When the Reagans came to Washington in 1981 — no matter what your politics — it was an exciting time. They brought new ideas and challenged the worn-out tatters of New Deal liberalism. The “supply-siders” moved to center stage, supported by Milton Friedman’s monetary and public policy theories (which had been derided for decades by New Deal Keynesians).

But now, 30 years later, it is all gone. All this intellectual vitality — it drew its last breath with the nomination of Sarah Palin, described by Lilla as a woman “whose ignorance, provinciality and populist demagoguery represent everything older conservative thinkers once stood against.”

Reaganomics rested on three theoretical legs:

1) The “Laffer curve” opined that lower taxes on the wealthy would bring prosperity for all. They didn’t. 2) Reagan’s monetary policy suggested that if you lowered interest rates, you were always going to see the economy boom. It hasn’t.

3) As for deregulation, if some of it was good, more of it would be even better. Then came the savings and loan scandal, Enron, WorldCom, the collapse of the housing market and the bank meltdown.

Reagan conservatives had translated interesting and testable academic ideas into “Grand Theories” and then into dogmas. They abandoned pragmatism — sometimes called the “science of muddling through” — which the British have made work for centuries and Democratic administrations had made work for 50 years.

Republicans added one more ingredient to the bad brew: religious fundamentalism. Ever since it was embraced, it has confronted America, says Kevin Phillips, with “the peril and politics of radical religion, oil, and borrowed money in the 21st century.”
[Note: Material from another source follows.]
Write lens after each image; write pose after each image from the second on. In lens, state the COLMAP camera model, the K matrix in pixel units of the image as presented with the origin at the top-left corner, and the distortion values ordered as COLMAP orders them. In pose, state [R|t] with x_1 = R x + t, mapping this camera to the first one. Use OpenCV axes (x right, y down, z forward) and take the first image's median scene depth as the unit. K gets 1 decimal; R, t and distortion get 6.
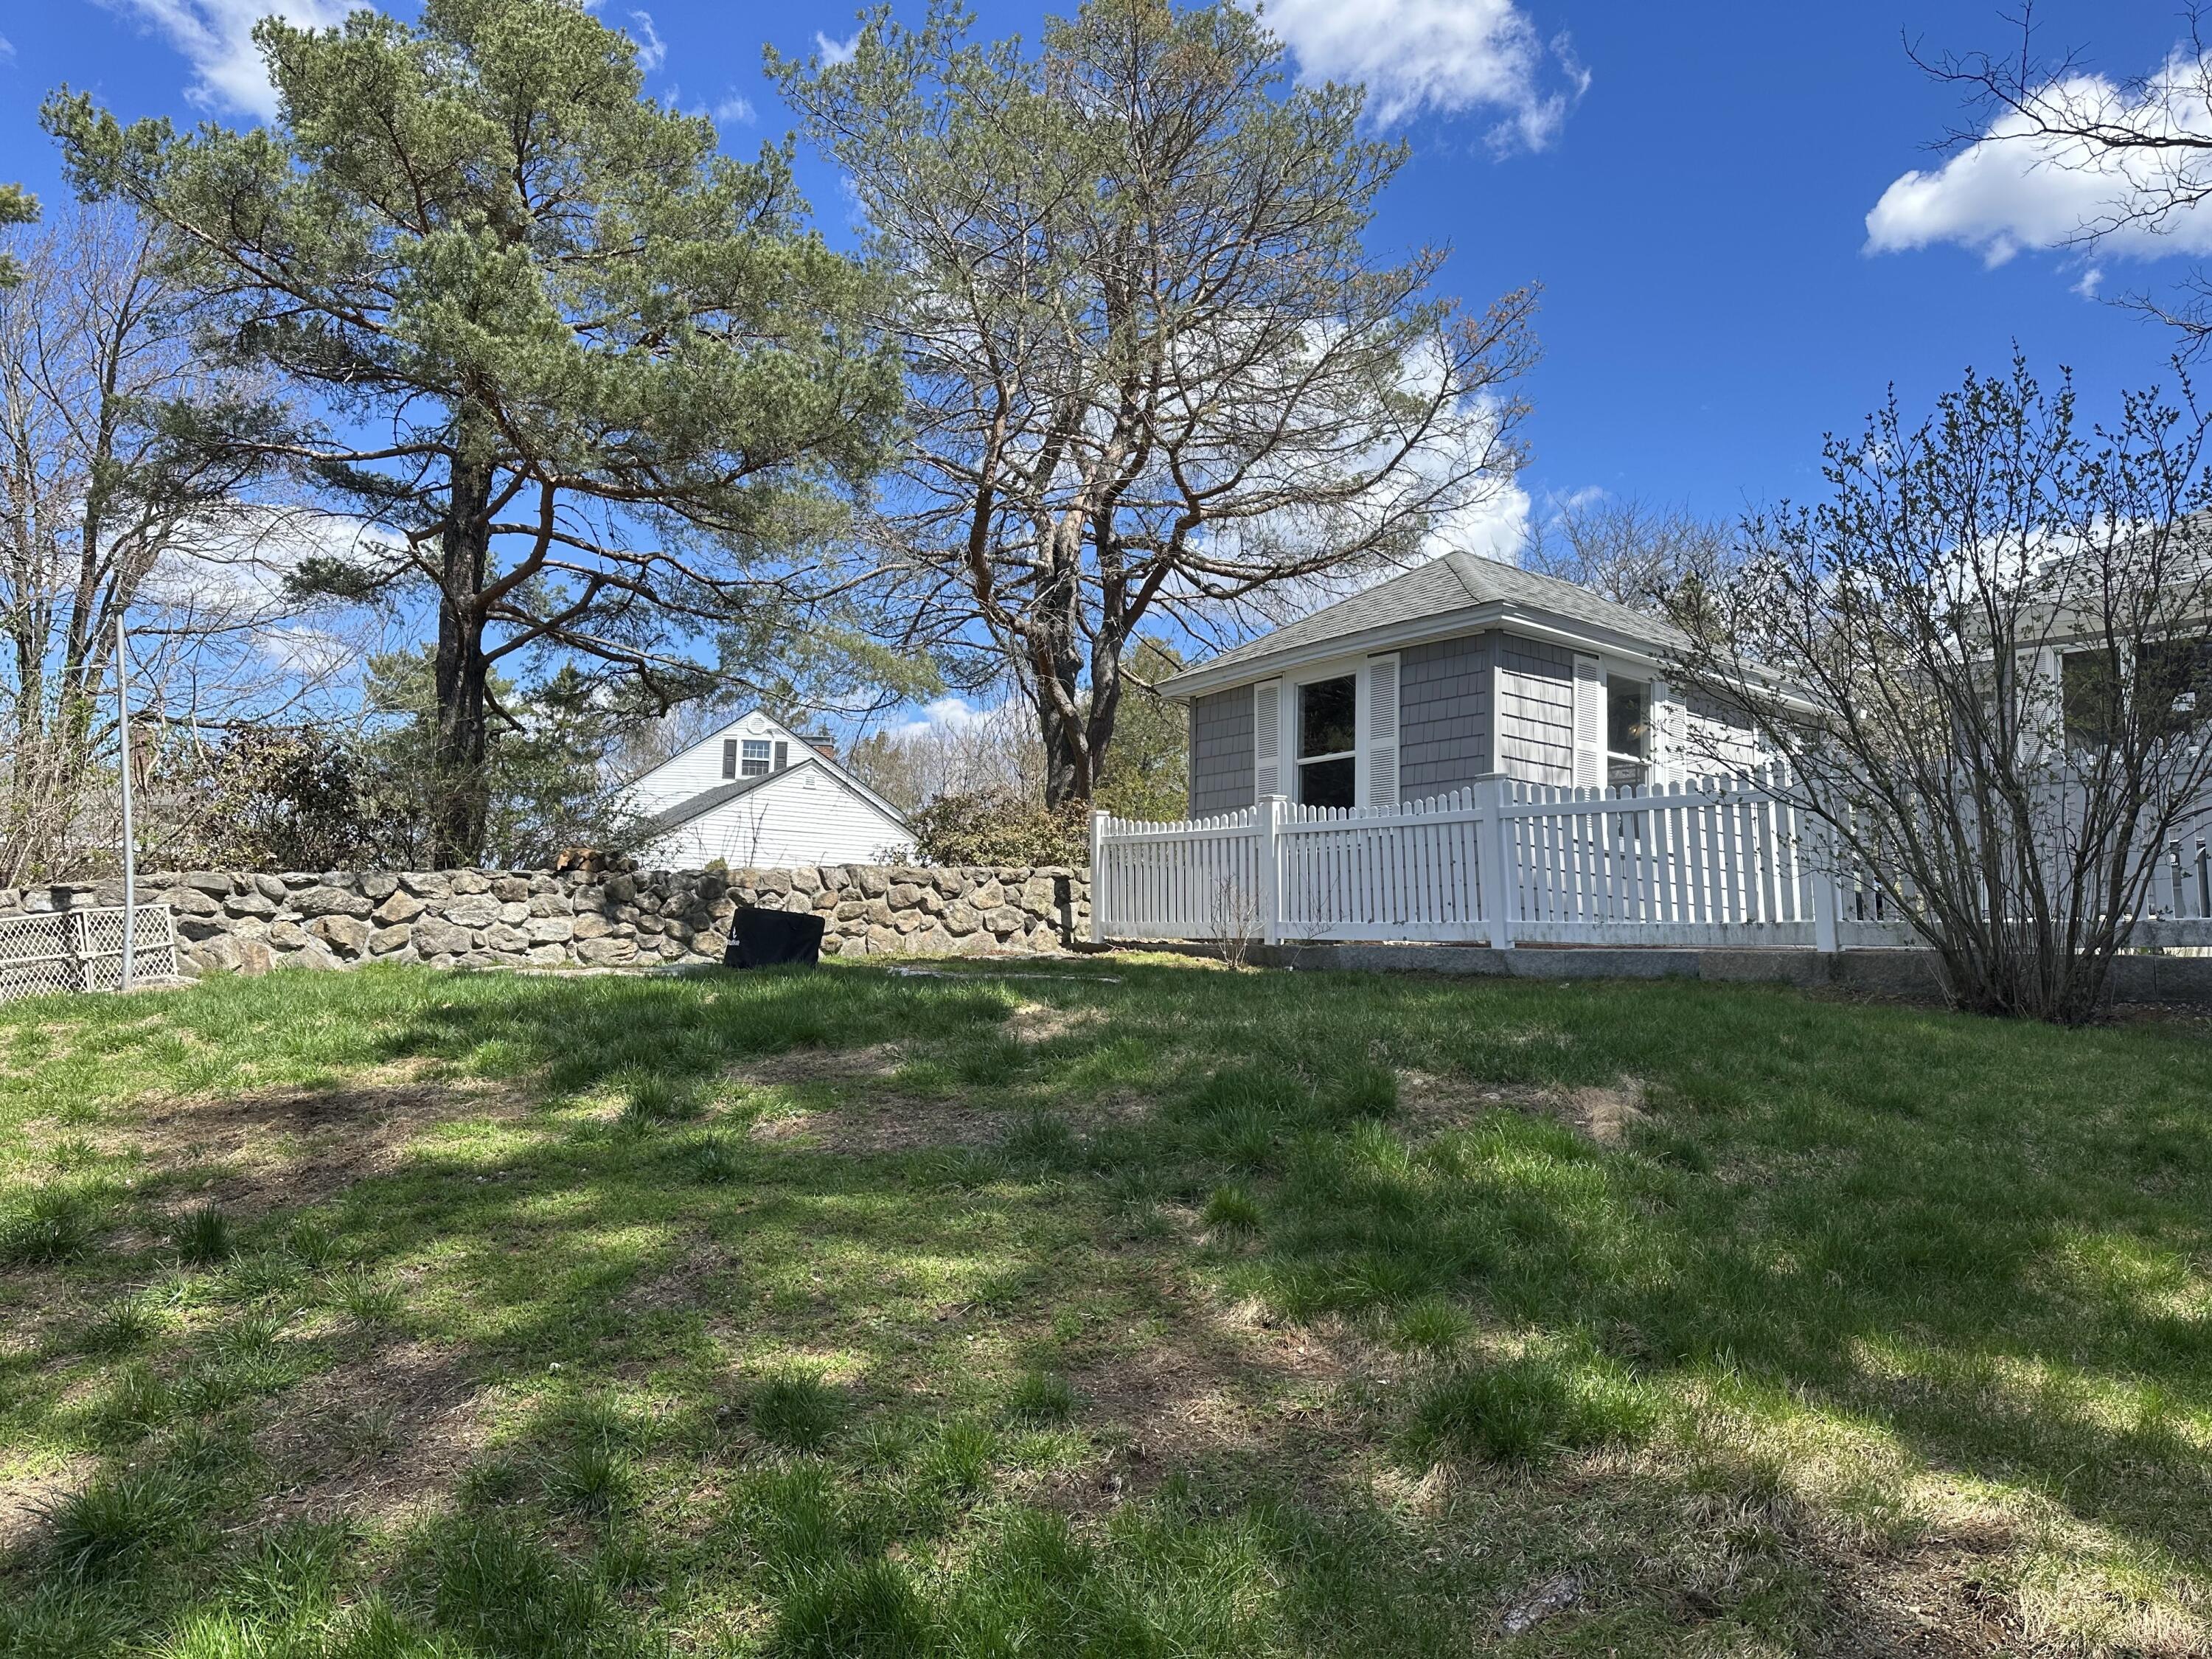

Enter Barack Obama. He faced a tsunami of a mess. At his amazing question-and-answer session at the Baltimore gathering of Republicans last week, he pointed out (citing CBO numbers) that more than 90 percent of the current national debt had accumulated either before he took office or before any of his policies, most notably the stimulus package, had taken effect. Add to that two wars, a collapsing banking system and near-Depression-level unemployment numbers.

Now, a year later, much remains to fix and the grumbling has begun. President Obama, some say, hasn’t been tough enough in fighting the forces that drove our economy into a ditch.

Is it that Obama hasn’t sufficiently demonized Wall Street?

That’s the populist complaint. But he knows that the one bright spot in the economy has been the stock market, which today means IRAs for the middle class. Demonize Wall Street and we risk a very jittery market taking another dive. Obama is smart enough to know not to fix one problem by creating another.

But he has spent too much time tilting at the windmills of bipartisanship. The stimulus fight should have told Obama all that he needed to know about his situation: The Republicans aren’t interested in bipartisanship. They meant it when they said they wanted to see him fail, and they aren’t about to give up their discredited dogmas.

Indeed, the President has struggled to find a saddle point between holding a Harvard seminar and taking a page from Richard Nixon’s political handbook: “Grab them by the balls, and their hearts and minds will follow.”

He can’t win by holding seminars. He would like to win without resorting to Nixon’s playbook. The Baltimore Q & A indicates that he is going to tackle this problem head-on.